Wilshire Boulevard Temple pledged $30 million by Erika Glazer
Wilshire Boulevard Temple has received a pledge of $30 million from Los Angeles philanthropist Erika Glazer to assist with its ongoing restoration and redevelopment.
The funds will be paid over 15 years to put in place tax-free bond financing for the next phase of the historic campus, which has been located at its present site in Koreatown since 1929, said Rabbi Steven Z. Leder.
“This puts us across the finish line for the second phase,” he said.
Currently, the congregation is restoring its sanctuary at a cost of about $50 million. The temple also paid $20 million for land in order to own the full city block. This phase is expected to be finished by Rosh Hashanah.
“The next phase will be renovating the school buildings, building the parking structure, the rooftop playground, and the tikkun olam (“healing the world”) center, which will be the largest tikkun olam center, I believe, of any synagogue in the country,” said Leder, who has been senior rabbi at the temple since 2003.
The tikkun olam center will be a place where, among other things, congregants can volunteer. These renovations are expected to come with a price tag of $36 million, Leder said.
The congregation’s board is scheduled to vote on the project’s second phase on March 12. Its targeted completion date would be June 2016, Leder said.
The rabbi said that Glazer, the daughter of a real estate developer, grew up at the temple.
“I’ve been close with her for many years,” Leder said. “She was an early backer of the entire project.”
A third phase of work at the congregation, which will require an undetermined amount of funding, will be the construction of a banquet and administration building at the corner of Harvard and Wilshire boulevards.
“We currently do not have everything we need to fund that, and that’s what I’m working on next,” Leder said.

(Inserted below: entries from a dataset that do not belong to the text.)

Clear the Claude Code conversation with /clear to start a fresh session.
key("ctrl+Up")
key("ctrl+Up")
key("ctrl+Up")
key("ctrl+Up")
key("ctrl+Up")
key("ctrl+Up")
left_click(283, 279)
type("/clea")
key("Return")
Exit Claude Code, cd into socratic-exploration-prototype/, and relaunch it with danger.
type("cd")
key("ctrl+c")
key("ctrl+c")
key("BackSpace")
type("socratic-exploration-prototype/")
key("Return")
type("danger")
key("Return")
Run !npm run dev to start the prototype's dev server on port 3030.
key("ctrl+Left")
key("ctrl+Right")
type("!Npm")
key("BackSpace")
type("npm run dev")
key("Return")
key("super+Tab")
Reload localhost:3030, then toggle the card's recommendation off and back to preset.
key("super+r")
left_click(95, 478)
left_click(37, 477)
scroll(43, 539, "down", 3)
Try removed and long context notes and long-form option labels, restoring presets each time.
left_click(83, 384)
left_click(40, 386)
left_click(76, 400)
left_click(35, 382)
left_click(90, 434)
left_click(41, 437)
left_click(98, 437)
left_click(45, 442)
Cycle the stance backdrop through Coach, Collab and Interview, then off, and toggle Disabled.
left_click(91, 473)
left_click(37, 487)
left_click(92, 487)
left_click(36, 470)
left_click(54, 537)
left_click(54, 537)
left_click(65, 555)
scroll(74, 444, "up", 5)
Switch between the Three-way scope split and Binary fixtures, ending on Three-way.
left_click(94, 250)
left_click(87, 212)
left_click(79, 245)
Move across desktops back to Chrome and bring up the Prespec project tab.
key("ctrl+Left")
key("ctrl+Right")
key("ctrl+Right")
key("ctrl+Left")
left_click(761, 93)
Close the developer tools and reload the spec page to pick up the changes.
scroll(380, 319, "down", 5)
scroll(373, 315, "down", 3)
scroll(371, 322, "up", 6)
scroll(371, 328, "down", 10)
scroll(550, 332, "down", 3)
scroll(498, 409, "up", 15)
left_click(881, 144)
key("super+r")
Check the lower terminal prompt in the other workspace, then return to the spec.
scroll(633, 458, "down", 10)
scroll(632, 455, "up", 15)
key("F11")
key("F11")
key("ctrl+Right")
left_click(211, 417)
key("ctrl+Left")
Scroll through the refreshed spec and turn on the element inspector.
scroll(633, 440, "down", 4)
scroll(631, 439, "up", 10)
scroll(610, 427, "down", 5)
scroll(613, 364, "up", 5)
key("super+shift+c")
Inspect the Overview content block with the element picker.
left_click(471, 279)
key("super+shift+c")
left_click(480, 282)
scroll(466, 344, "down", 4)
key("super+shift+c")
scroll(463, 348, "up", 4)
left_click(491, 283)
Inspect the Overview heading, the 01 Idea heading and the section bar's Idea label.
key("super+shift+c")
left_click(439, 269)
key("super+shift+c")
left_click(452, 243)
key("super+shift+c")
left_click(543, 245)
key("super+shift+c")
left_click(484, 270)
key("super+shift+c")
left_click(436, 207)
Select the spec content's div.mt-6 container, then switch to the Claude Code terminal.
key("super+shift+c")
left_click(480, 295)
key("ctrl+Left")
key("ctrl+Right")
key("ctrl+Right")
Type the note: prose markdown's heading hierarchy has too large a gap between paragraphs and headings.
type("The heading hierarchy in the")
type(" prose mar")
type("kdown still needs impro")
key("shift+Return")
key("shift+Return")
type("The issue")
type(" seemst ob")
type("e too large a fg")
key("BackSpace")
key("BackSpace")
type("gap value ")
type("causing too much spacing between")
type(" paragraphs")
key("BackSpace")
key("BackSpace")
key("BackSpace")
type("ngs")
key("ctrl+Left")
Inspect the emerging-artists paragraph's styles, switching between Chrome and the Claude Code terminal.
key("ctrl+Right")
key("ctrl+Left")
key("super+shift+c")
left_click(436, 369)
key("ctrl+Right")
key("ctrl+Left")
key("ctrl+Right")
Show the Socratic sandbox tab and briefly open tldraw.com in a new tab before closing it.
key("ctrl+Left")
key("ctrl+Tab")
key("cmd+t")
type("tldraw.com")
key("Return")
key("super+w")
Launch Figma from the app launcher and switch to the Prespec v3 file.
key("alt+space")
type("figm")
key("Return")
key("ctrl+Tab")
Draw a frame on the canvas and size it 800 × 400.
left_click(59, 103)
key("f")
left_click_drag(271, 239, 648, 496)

Wilshire Boulevard Temple was built to be the fanciest building money could buy for the denizens of the silver screen’s Reform Jewish congregation. Its dramatic, quasi-Byzantine-Moorish design by architect A.M. Edelman (son of the congregation’s first rabbi, Abraham Edelman) was constructed over a span of just 18 months, at a cost of $1.5 million, under the leadership of Senior Rabbi Edgar F. Magnin who presided from 1919 to 1984. It was made to compete with the cathedral-scaled churches and ornate office buildings that were lining up along Los Angeles’ grandest new street.